Comment Re:So? (Score 1) 298

This is a good point actually. Inasmuch as any FOSS project besides Firefox & Linux has name recognition, OO.o has it. Personally I've disliked the name ever since the .org became an official part of it... I understand the reason, but it still makes it sound like some flash in the pan .com-bubble-era project. Anyway, the point is that OO.o has a foot in the enterprise door, whereas LibreOffice could seem like a new and radical thing to people who aren't familiar with the context.

Comment Re:Even if it is bugged... (Score 1) 156

I work in an emergency room, so I come in contact with a lot of emergency workers -- medical, police, fire dept., even FBI and other federal depts in some cases. Their radios, computers, cellphones, etc., are almost always just generic equipment like everyone else, and for most of the brands I know they're manufactured in China.

I'm sure at a very high level there is custom-made American equipment, but by and large the electronics which make modern emergency response practical are made in China.

Comment Re:Even if it is bugged... (Score 1) 156

I didn't mean to imply that they were mutually exclusive.

The story in this article is that the US government is trying to exercise some more control over the new network's infrastructure, for reasons of national security. My point is that even if we assume the national security threat is real, the logical attack vector for the Chinese would be the devices (which are almost impossible for the government to control without draconian measures) rather than the infrastructure (which is already subject to significant government regulation).

If there is a credible threat (which again I think is somewhat dubious), the only real solution is to end the reliance on foreign-manufactured devices.

Comment Even if it is bugged... (Score 3, Informative) 156

Even if we assume they're both tainted with devious Chinese spyware (and I'm not sure that China would want to harm such a huge and valuable debtor, by the way) which of these sounds like a bigger threat:

1. A large Chinese-built wireless network which the government can monitor or shut down with relative ease.

2. A vast semi-regulated sea of Chinese-built devices of all kinds flowing into the US, too many to be effectively controlled or destroyed, many of them used by emergency and government workers.

Come on, people.

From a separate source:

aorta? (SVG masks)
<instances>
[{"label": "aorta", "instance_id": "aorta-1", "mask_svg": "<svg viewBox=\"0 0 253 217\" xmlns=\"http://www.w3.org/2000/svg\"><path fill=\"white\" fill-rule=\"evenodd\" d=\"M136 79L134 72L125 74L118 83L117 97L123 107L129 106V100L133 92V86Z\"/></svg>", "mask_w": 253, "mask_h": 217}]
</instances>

Maybe China is a threat to us and maybe it isn't, but if there's a problem, at least attack it in a logical way.

Comment Re:What distribution left for developers? (Score 1) 455

Debian got a reputation for archaism mostly due to the incredibly long-lived 3.x series (2002-2007 I believe), but since then they've been on a two-year release cycle. That sounds crazy to some in the Linux world, but it's comparable to release cycles for Windows and some of the surviving Unixes, and for the same reason: stability. You get a very consistent, reliable base OS plus security updates when needed, and newer software is available via back-ports or the universal Unix package system: source code.

Windows and proprietary Unixes do it to match slow enterprise IT cycles. I think Debian does it partially for the same reason (there are plenty of Debian servers out there), and partially because as the basis for so many distros, careless changes to Debian have potential to screw up about half the Linux world. Yes, those other distros are doing their own QA and packaging mostly, but still you can understand why they'd be conservative about getting you the latest bits.

Re: sid/unstable, it's definitely prone to breakage. But it tends to get fixes much faster than testing or stable, and the few days' delay probably isn't an insurmountable problem since you're not running it on production servers or anything. If you are, that isn't Debian's problem. I've used sid on desktop systems many times and never noticed a single glitch.